EXPLAIN FORMAT=TREE has the capability of printing "covering", here:

  static bool SetIndexInfoInObject(
      string *str, const char *json_index_access_type, const char *prefix,
      TABLE *table, const KEY *key, const char *index_access_type,
      const string lookup_condition, const string *ranges_text,
      std::unique_ptr<Json_array> range_arr, bool reverse, Item *pushed_idx_cond,
      Json_object *obj) {
    string idx_cond_str = pushed_idx_cond ? ItemToString(pushed_idx_cond) : "";
    string covering_index =
        string(table->key_read ? "Covering index " : "Index "); <<<<< HERE

But as you can see it only tests table->key_read.

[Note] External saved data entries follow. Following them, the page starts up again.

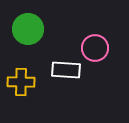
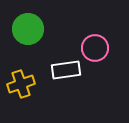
white rectangle: rotated 12 degrees counterclockwise
yellow cross: moved 2 px down; rotated 20 degrees counterclockwise
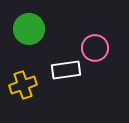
green circle: moved 1 px right
yellow cross: moved 2 px right, 1 px down
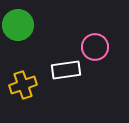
green circle: moved 11 px left, 4 px up
pink circle: moved 1 px up
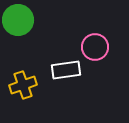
green circle: moved 5 px up
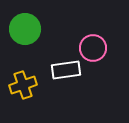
green circle: moved 7 px right, 9 px down
pink circle: moved 2 px left, 1 px down
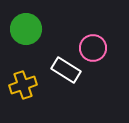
green circle: moved 1 px right
white rectangle: rotated 40 degrees clockwise
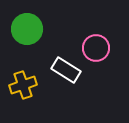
green circle: moved 1 px right
pink circle: moved 3 px right
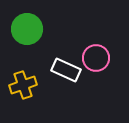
pink circle: moved 10 px down
white rectangle: rotated 8 degrees counterclockwise
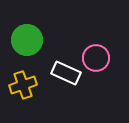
green circle: moved 11 px down
white rectangle: moved 3 px down
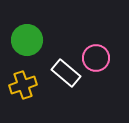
white rectangle: rotated 16 degrees clockwise
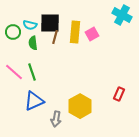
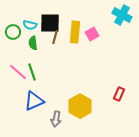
pink line: moved 4 px right
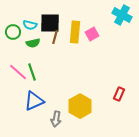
green semicircle: rotated 96 degrees counterclockwise
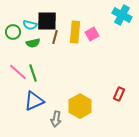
black square: moved 3 px left, 2 px up
green line: moved 1 px right, 1 px down
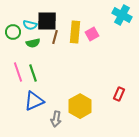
pink line: rotated 30 degrees clockwise
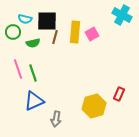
cyan semicircle: moved 5 px left, 6 px up
pink line: moved 3 px up
yellow hexagon: moved 14 px right; rotated 15 degrees clockwise
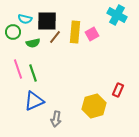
cyan cross: moved 5 px left
brown line: rotated 24 degrees clockwise
red rectangle: moved 1 px left, 4 px up
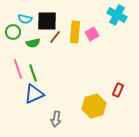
blue triangle: moved 7 px up
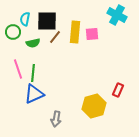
cyan semicircle: rotated 88 degrees clockwise
pink square: rotated 24 degrees clockwise
green line: rotated 24 degrees clockwise
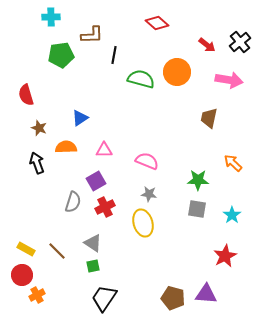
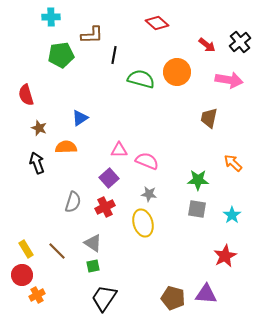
pink triangle: moved 15 px right
purple square: moved 13 px right, 3 px up; rotated 12 degrees counterclockwise
yellow rectangle: rotated 30 degrees clockwise
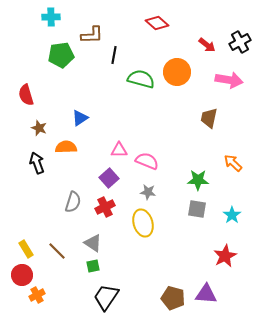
black cross: rotated 10 degrees clockwise
gray star: moved 1 px left, 2 px up
black trapezoid: moved 2 px right, 1 px up
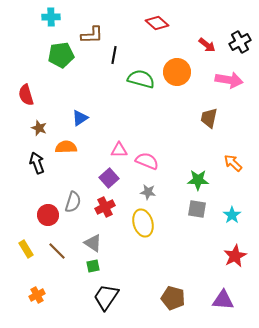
red star: moved 10 px right
red circle: moved 26 px right, 60 px up
purple triangle: moved 17 px right, 6 px down
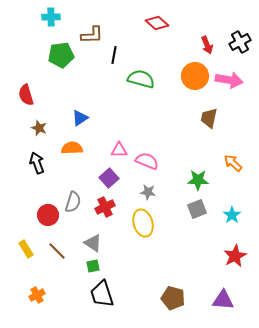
red arrow: rotated 30 degrees clockwise
orange circle: moved 18 px right, 4 px down
orange semicircle: moved 6 px right, 1 px down
gray square: rotated 30 degrees counterclockwise
black trapezoid: moved 4 px left, 3 px up; rotated 52 degrees counterclockwise
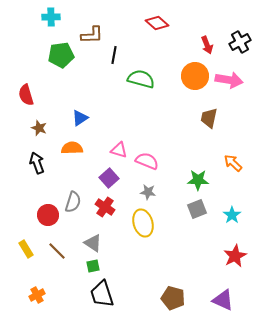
pink triangle: rotated 18 degrees clockwise
red cross: rotated 30 degrees counterclockwise
purple triangle: rotated 20 degrees clockwise
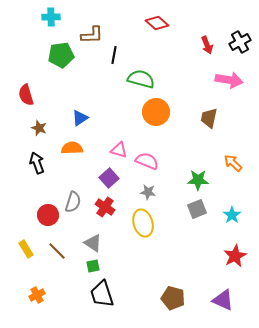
orange circle: moved 39 px left, 36 px down
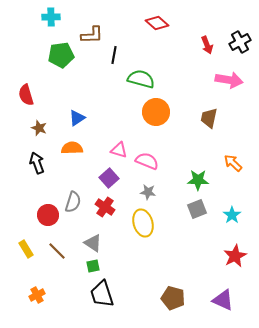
blue triangle: moved 3 px left
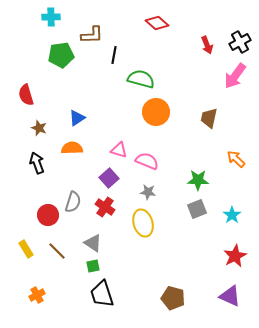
pink arrow: moved 6 px right, 4 px up; rotated 116 degrees clockwise
orange arrow: moved 3 px right, 4 px up
purple triangle: moved 7 px right, 4 px up
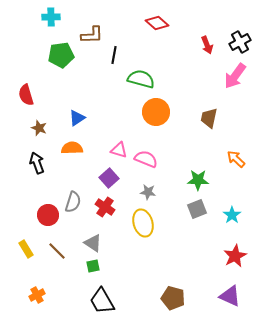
pink semicircle: moved 1 px left, 2 px up
black trapezoid: moved 7 px down; rotated 12 degrees counterclockwise
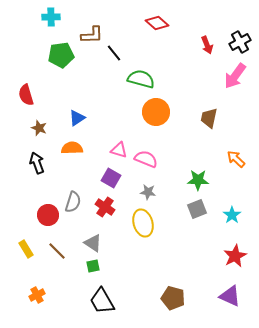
black line: moved 2 px up; rotated 48 degrees counterclockwise
purple square: moved 2 px right; rotated 18 degrees counterclockwise
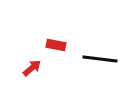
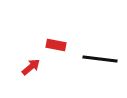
red arrow: moved 1 px left, 1 px up
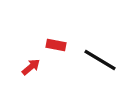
black line: moved 1 px down; rotated 24 degrees clockwise
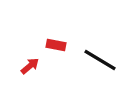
red arrow: moved 1 px left, 1 px up
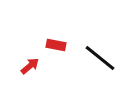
black line: moved 2 px up; rotated 8 degrees clockwise
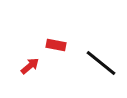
black line: moved 1 px right, 5 px down
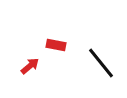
black line: rotated 12 degrees clockwise
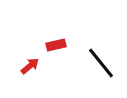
red rectangle: rotated 24 degrees counterclockwise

Non-tree EXPLAIN has a more complex test:

  bool Explain_join::explain_extra() {
...
      if (((tab->type() == JT_INDEX_SCAN || tab->type() == JT_CONST) &&
           table->covering_keys.is_set(tab->index())) ||
          (range_scan_type == AccessPath::ROWID_INTERSECTION &&
           range_scan_path->rowid_intersection().is_covering) ||
 ...
          table->key_read || tab->keyread_optim()) {
...
          if (push_extra(ET_USING_INDEX)) return true;
        }
      }

In my case, key_read is false, but covering_keys.is_set is true.

The same thing happens with a myisam table (you can try 'alter table t3 engine=myisam' and see).

For a user, it matters: if mysql realizes the key is covering, it can avoid going to the clustered index (of innodb) or the data file (of myisam). Here mysql has realized it's covering, but does not say it to the user: EXPLAIN FORMAT=TREE makes the user think mysql is doing useless extra reads. It is misleading for users, developers, DBAs.

How to repeat:
create table t3 (a int, key(a)) engine=innodb;
insert into t3 values (1),(2);
explain format=tree  select a  from  t3;
explain    select a  from  t3;                                                                                                                                                                                                                                                                                       

Suggested fix:
make both branches of EXPLAIN use the same complex test?
or make sure table->key_read is set to true in all cases of index-only read?
[11 Mar 11:08] MySQL Verification Team
Hello Guilhem,

Thank you for the report and test case.

regards,
Umesh
[13 Mar 16:57] Jean-François Gagné
I think this should be Severity S2, because as explained by Norvald at FOSDEM [1], EXPLAIN FORMAT=TRADITIONAL should be considered legacy, and EXPLAIN FORMAT=TREE is the future.  There might even be an argument to be made that any feature present in traditional and not present in tree is critical, as it will mean a lost feature when the old plan format will be removed.

[1]: https://fosdem.org/2025/schedule/event/fosdem-2025-5466-the-past-present-and-future-of-exp...
[14 Mar 6:17] MySQL Verification Team
Thank you,  Jean-François for your feedback.